Traffic used to be so scarce that drivers would wave as they passed an oncoming car; now there are record numbers of accidents. To assess the impact, the state highway department has a special van that drives around with an onboard computer, an infrared detector and six cameras and produces a ride rating for every mile of the region’s highways; the higher the number, the worse the ride. “I said I was just going to coast into retirement, and then all hell broke loose,” says Walt Peterson, the Williston district engineer for the highway department.

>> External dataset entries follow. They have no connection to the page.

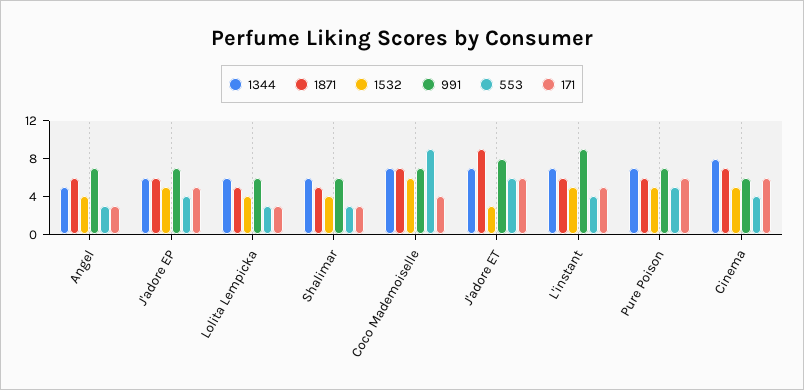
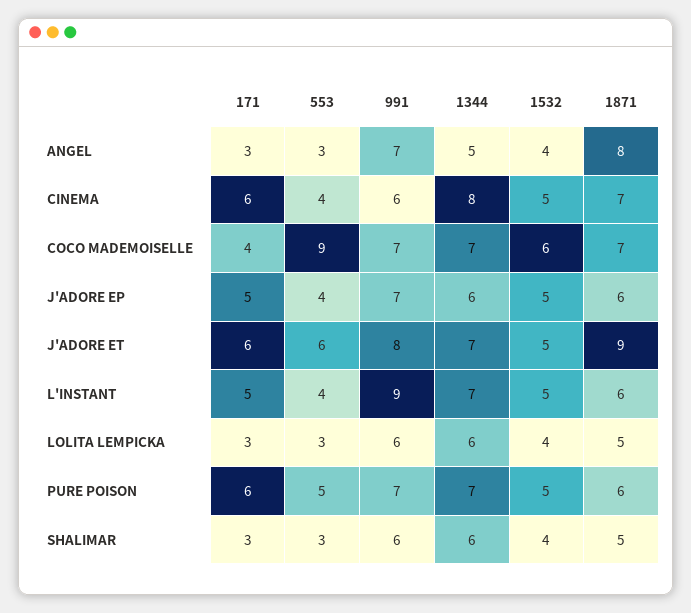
  {
    "1344": {
      "Angel": 5,
      "J'adore EP": 6,
      "Lolita Lempicka": 6,
      "Shalimar": 6,
      "Coco Mademoiselle": 7,
      "J'adore ET": 7,
      "L'instant": 7,
      "Pure Poison": 7,
      "Cinema": 8
    },
    "1871": {
-     "Angel": 6,
+     "Angel": 8,
      "J'adore EP": 6,
      "Lolita Lempicka": 5,
      "Shalimar": 5,
      "Coco Mademoiselle": 7,
      "J'adore ET": 9,
      "L'instant": 6,
      "Pure Poison": 6,
      "Cinema": 7
    },
    "1532": {
      "Angel": 4,
      "J'adore EP": 5,
      "Lolita Lempicka": 4,
      "Shalimar": 4,
      "Coco Mademoiselle": 6,
-     "J'adore ET": 3,
+     "J'adore ET": 5,
      "L'instant": 5,
      "Pure Poison": 5,
      "Cinema": 5
    },
    "991": {
      "Angel": 7,
      "J'adore EP": 7,
      "Lolita Lempicka": 6,
      "Shalimar": 6,
      "Coco Mademoiselle": 7,
      "J'adore ET": 8,
      "L'instant": 9,
      "Pure Poison": 7,
      "Cinema": 6
    },
    "553": {
      "Angel": 3,
      "J'adore EP": 4,
      "Lolita Lempicka": 3,
      "Shalimar": 3,
      "Coco Mademoiselle": 9,
      "J'adore ET": 6,
      "L'instant": 4,
      "Pure Poison": 5,
      "Cinema": 4
    },
    "171": {
      "Angel": 3,
      "J'adore EP": 5,
      "Lolita Lempicka": 3,
      "Shalimar": 3,
      "Coco Mademoiselle": 4,
      "J'adore ET": 6,
      "L'instant": 5,
      "Pure Poison": 6,
      "Cinema": 6
    }
  }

The rain lifted outside Stanley at the junction of Route 2 and Highway 8 — stretches of which had the worst road ratings in the state. I stopped for gas at a Cenex convenience store called Bakken Central, where help was wanted for all days, all shifts. Water trucks in the parking lot wore petticoats of mud. Inside, sooty-faced roughnecks with pale circles around their eyes and dazed expressions wandered through the aisles with armloads of beef jerky and 20-ounce cans of malt liquor. The store was selling showers: a half-hour of hot water for 10 bucks; $15 for a couple. Across the highway, workers were pouring concrete for a new Fuel Force gas station and rolling out sod on a fresh tract of homes.
Seventy-two miles beyond Stanley, I pulled into Williston, which proudly advertises itself as the boyhood home of the N.B.A. coach Phil Jackson. It’s all but impossible to find a place to stay in Williston, but on weekends many oil workers clear out, and I was lucky to get a motel room with a cracked plastic bathtub that had been cleverly patched with duct tape. Pickup trucks were waiting in long lines for drive-through dinners at Hardee’s.

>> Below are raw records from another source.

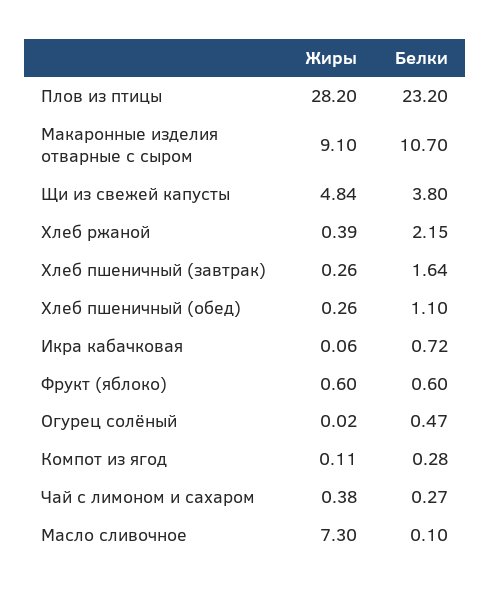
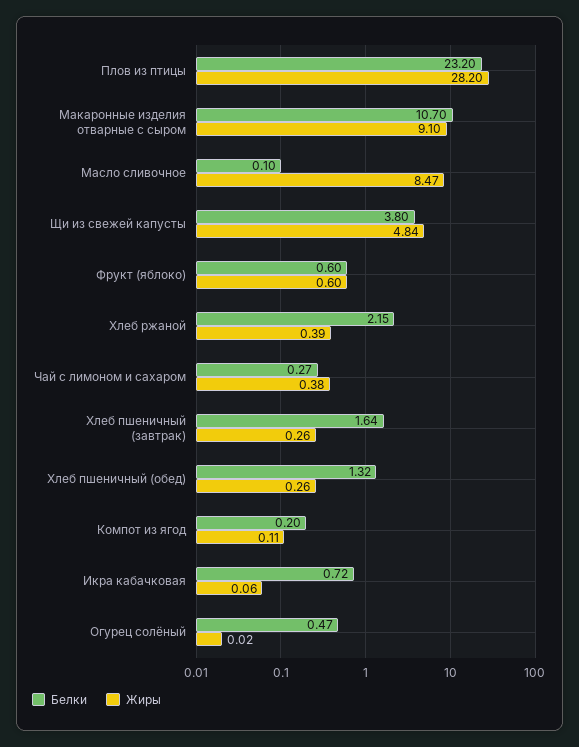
  {
    "Жиры": {
      "Плов из птицы": 28.2,
      "Макаронные изделия отварные с сыром": 9.1,
      "Щи из свежей капусты": 4.84,
      "Хлеб ржаной": 0.39,
      "Хлеб пшеничный (завтрак)": 0.26,
      "Хлеб пшеничный (обед)": 0.26,
      "Икра кабачковая": 0.06,
      "Фрукт (яблоко)": 0.6,
      "Огурец солёный": 0.02,
      "Компот из ягод": 0.11,
      "Чай с лимоном и cахаром": 0.38,
-     "Масло сливочное": 7.3
+     "Масло сливочное": 8.47
    },
    "Белки": {
      "Плов из птицы": 23.2,
      "Макаронные изделия отварные с сыром": 10.7,
      "Щи из свежей капусты": 3.8,
      "Хлеб ржаной": 2.15,
      "Хлеб пшеничный (завтрак)": 1.64,
-     "Хлеб пшеничный (обед)": 1.1,
+     "Хлеб пшеничный (обед)": 1.32,
      "Икра кабачковая": 0.72,
      "Фрукт (яблоко)": 0.6,
      "Огурец солёный": 0.47,
-     "Компот из ягод": 0.28,
+     "Компот из ягод": 0.2,
      "Чай с лимоном и cахаром": 0.27,
      "Масло сливочное": 0.1
    }
  }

One morning, Ward Koeser, president of the Williston City Commission, offered to show me around. Koeser, a 63-year-old former math teacher whose grandfather came to North Dakota to farm in 1901, started a communications company that sold field radios during the oil boom of the early ’80s. He was elected to the Board of Commissioners in 1994 and returned to office five times.
“We had 12,500 people in the 2000 census, and we wanted to grow beyond that,” he said, heading to the northern edge of town. “We tried to diversify our economy and create more permanent jobs. We brought in a plant to split and polish peas. We hosted events for developers and growers — farmers in the area grow lentils and potatoes and durum wheat — but we couldn’t get beyond 12,500. The downtown area was struggling for 25 years. Young people were leaving and not coming back, and farmers were moving to town and retiring. We were a graying community. Now. . . . ”
He seemed stunned by the pace of change; or maybe just exhausted. The twice-a-month town-commissioner meetings that used to take 45 minutes can now run from 6 p.m. to midnight. “We have 800 to 900 new houses coming onto the city tax rolls by the end of the summer,” Koeser told me as we drove around some of the embryonic neighborhoods. They had names like Bakken Heights and Harvest Hills. The city had to be careful, he said, because during the last boom, Williston got stuck with $28 million in debt after putting in streets and sewers for housing developers who bailed when oil prices collapsed. But now, land near the airport that was $500 an acre a decade ago was selling for as much as $180,000 an acre; the airport itself was slated for relocation. The town bought a 20-room apartment complex so that new city workers could have a place to live and was obliged to offer prospective police officers a housing allowance of $350 a month. Williston has hired nine cops in the last two years, trying to keep up with the crime rate, which was booming along with everything else. (Aggravated assaults in the oil patch doubled in four years.)
Koeser pulled over in the middle of a neighborhood that was nothing but curbs and driveways and empty lots.
“This whole area was a field two years ago,” he said. “By this fall every one of these lots will have a house. I love construction and new buildings. It’s new life, new families moving in. But it’s just happening too fast. Every master plan the city has prepared is obsolete by the time it’s printed. You’d like to have more time to think things through, but everybody is in such a rush.”